Derek Walcott has been awarded The Queen's Gold Medal for Poetry. Born in St Lucia and now a citizen of Trinidad and Tobago, he is "the first Commonwealth citizen to receive the medal", previous recipients of which have included W.H. Auden, Philip Larkin and Ted Hughes (Faber & Faber's press release seems to imply that English poets are not "Commonwealth citizens"). Derek Walcott teaches at Boston University, and PNR will be printing a round table discussion, recorded at the BBC in June this year, in which he was joined by Joseph Brodsky, Seamus Heaney, and Les A. Murray.

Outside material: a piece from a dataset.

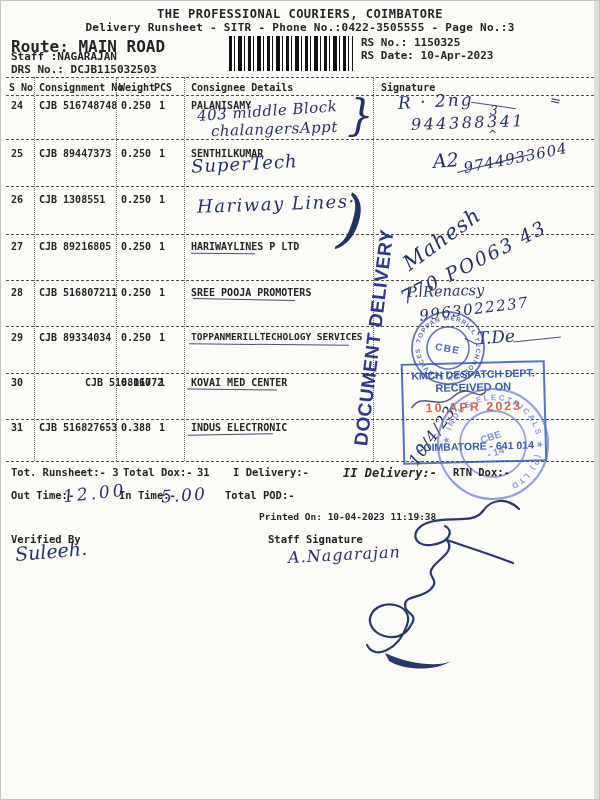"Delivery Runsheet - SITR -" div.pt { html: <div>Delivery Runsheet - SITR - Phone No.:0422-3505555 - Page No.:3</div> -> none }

Matthew Arnold died one hundred years ago, and there is to be a centennial exhibition in the Wordsworth Museum at Dove Cottage, Grasmere, opening on July 22nd. The material will present something of Arnold's circle and the responses to Arnold by composers, artists and cartoonists, besides something rather mysteriously described as "a specially commissioned sculptural environment from Welfare State International". The organizers note that Arnold's poetry expresses the melancholy of living in a materialistic, Philistine age, but we now have a Minister for the Arts to open the exhibition.

Eliot's intolerable wrestle with words and meanings goes on. Thus the publishers of Keto von Waberer's Der Schattenfreund characterize it as "poetic, thrilling, erotic and thoughtful... written with histrionic fluency." The act of writing perhaps. And back-formations are to the fore now, as in such phrases as "this highly spirited book critiques the positions of Derrida, Rorty and others" (to critique the critic).

This item is taken from PN Review 63, Volume 15 Number 1, September - October 1988.